> [PROMPT] The expected answer is the set of lines in the data below between the line holding "For a GIS import: Convert this image" and the line holding "Dump the readable content of this", inclusive, written out exactly.

Collected data entries:
--------------------

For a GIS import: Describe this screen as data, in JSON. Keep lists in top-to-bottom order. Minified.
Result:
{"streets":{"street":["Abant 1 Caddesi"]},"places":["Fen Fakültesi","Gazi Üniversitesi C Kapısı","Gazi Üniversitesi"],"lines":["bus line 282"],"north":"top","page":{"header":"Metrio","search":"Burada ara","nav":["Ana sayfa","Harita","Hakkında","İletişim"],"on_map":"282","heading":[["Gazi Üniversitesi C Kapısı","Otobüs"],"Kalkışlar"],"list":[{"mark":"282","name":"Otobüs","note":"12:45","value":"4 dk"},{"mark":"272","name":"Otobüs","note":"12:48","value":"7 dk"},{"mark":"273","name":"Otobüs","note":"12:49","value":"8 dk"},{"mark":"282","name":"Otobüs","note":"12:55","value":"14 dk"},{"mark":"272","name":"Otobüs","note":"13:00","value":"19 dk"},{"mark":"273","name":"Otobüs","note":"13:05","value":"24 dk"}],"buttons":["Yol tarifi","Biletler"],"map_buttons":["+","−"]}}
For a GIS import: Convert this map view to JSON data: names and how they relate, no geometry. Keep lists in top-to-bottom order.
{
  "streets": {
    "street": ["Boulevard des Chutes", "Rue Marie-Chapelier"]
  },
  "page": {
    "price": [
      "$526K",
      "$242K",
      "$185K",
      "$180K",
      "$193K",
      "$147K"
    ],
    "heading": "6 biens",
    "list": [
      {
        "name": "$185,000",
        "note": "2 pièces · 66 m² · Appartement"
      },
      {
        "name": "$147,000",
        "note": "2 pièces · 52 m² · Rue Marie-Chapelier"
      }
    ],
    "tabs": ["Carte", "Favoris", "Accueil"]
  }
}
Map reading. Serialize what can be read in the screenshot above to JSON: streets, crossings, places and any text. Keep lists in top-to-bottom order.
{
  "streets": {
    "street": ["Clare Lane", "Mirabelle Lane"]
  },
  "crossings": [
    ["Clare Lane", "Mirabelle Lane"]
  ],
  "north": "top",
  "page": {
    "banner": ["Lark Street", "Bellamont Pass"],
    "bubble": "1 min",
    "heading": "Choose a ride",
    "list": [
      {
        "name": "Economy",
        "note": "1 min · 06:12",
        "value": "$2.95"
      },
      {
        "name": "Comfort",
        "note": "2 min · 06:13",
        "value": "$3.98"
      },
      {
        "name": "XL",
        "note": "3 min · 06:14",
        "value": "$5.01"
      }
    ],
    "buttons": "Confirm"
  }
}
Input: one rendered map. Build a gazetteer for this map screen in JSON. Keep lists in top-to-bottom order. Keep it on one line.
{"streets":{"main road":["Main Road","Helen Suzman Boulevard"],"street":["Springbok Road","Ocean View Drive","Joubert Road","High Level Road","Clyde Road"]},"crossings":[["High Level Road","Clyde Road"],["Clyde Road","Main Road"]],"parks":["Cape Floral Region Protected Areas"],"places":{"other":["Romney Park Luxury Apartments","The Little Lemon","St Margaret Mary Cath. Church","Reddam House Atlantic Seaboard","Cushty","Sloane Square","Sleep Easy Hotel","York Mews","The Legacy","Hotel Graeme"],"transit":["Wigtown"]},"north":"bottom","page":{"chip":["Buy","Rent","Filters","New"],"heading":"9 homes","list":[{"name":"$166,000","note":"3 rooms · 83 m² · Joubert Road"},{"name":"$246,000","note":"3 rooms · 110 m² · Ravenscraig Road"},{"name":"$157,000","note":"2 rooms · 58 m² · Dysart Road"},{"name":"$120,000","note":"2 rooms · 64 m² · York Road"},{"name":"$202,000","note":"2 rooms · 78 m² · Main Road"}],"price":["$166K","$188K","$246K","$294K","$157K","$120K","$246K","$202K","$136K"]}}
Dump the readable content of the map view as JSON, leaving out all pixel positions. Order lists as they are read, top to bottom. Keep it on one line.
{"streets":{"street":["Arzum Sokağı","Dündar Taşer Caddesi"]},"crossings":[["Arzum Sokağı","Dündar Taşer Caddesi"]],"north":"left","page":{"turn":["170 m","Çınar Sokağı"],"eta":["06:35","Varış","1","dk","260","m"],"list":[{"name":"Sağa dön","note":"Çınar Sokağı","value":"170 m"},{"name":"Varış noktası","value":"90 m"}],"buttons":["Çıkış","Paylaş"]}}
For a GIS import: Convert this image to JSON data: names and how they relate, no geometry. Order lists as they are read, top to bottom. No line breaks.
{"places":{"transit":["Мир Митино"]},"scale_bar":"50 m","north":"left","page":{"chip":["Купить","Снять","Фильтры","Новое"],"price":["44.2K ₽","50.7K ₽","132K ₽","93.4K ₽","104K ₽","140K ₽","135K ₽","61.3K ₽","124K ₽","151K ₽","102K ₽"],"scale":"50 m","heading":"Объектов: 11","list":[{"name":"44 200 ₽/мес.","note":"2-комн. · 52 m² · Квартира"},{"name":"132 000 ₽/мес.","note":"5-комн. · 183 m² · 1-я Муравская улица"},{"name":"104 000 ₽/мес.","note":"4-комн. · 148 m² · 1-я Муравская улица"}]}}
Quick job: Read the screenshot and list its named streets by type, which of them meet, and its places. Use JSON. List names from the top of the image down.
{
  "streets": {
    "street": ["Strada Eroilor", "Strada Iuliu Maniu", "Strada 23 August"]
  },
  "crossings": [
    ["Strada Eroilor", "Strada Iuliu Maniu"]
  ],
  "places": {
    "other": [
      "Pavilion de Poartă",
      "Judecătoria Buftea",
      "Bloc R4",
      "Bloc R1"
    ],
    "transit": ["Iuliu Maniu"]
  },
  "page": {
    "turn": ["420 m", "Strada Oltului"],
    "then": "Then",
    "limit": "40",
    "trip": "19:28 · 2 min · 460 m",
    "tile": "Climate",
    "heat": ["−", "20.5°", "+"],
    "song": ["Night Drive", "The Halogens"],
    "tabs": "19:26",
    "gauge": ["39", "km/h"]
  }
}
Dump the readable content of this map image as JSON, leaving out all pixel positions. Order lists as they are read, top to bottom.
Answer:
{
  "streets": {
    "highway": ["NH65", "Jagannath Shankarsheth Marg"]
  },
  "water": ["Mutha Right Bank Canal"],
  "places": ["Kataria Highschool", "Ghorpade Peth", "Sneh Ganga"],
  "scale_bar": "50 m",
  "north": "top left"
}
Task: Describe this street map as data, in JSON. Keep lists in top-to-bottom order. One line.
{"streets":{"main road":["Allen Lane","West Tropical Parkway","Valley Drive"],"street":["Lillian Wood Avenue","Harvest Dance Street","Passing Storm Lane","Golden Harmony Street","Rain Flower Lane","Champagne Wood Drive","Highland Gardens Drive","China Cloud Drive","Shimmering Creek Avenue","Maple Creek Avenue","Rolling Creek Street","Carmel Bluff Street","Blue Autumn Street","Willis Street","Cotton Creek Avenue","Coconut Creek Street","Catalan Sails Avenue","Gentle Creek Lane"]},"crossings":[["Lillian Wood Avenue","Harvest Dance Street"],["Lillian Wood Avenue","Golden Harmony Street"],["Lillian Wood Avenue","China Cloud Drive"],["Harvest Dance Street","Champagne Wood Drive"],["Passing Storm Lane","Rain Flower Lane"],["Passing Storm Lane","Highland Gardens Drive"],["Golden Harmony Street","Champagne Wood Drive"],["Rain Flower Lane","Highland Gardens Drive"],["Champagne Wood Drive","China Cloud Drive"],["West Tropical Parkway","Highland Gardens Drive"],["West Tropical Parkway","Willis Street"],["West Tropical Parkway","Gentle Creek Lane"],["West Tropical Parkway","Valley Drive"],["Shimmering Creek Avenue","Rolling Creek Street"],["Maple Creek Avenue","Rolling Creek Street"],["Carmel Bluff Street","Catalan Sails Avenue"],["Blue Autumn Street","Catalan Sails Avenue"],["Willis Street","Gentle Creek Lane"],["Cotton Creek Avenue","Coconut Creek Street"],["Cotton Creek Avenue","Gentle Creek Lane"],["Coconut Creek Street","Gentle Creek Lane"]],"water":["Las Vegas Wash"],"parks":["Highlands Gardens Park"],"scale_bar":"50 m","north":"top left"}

--------------------

> [SOLUTION FOR THIS EXERCISE]
For a GIS import: Convert this image to JSON data: names and how they relate, no geometry. Order lists as they are read, top to bottom. No line breaks.
{"places":{"transit":["Мир Митино"]},"scale_bar":"50 m","north":"left","page":{"chip":["Купить","Снять","Фильтры","Новое"],"price":["44.2K ₽","50.7K ₽","132K ₽","93.4K ₽","104K ₽","140K ₽","135K ₽","61.3K ₽","124K ₽","151K ₽","102K ₽"],"scale":"50 m","heading":"Объектов: 11","list":[{"name":"44 200 ₽/мес.","note":"2-комн. · 52 m² · Квартира"},{"name":"132 000 ₽/мес.","note":"5-комн. · 183 m² · 1-я Муравская улица"},{"name":"104 000 ₽/мес.","note":"4-комн. · 148 m² · 1-я Муравская улица"}]}}
Quick job: Read the screenshot and list its named streets by type, which of them meet, and its places. Use JSON. List names from the top of the image down.
{
  "streets": {
    "street": ["Strada Eroilor", "Strada Iuliu Maniu", "Strada 23 August"]
  },
  "crossings": [
    ["Strada Eroilor", "Strada Iuliu Maniu"]
  ],
  "places": {
    "other": [
      "Pavilion de Poartă",
      "Judecătoria Buftea",
      "Bloc R4",
      "Bloc R1"
    ],
    "transit": ["Iuliu Maniu"]
  },
  "page": {
    "turn": ["420 m", "Strada Oltului"],
    "then": "Then",
    "limit": "40",
    "trip": "19:28 · 2 min · 460 m",
    "tile": "Climate",
    "heat": ["−", "20.5°", "+"],
    "song": ["Night Drive", "The Halogens"],
    "tabs": "19:26",
    "gauge": ["39", "km/h"]
  }
}
Dump the readable content of this map image as JSON, leaving out all pixel positions. Order lists as they are read, top to bottom.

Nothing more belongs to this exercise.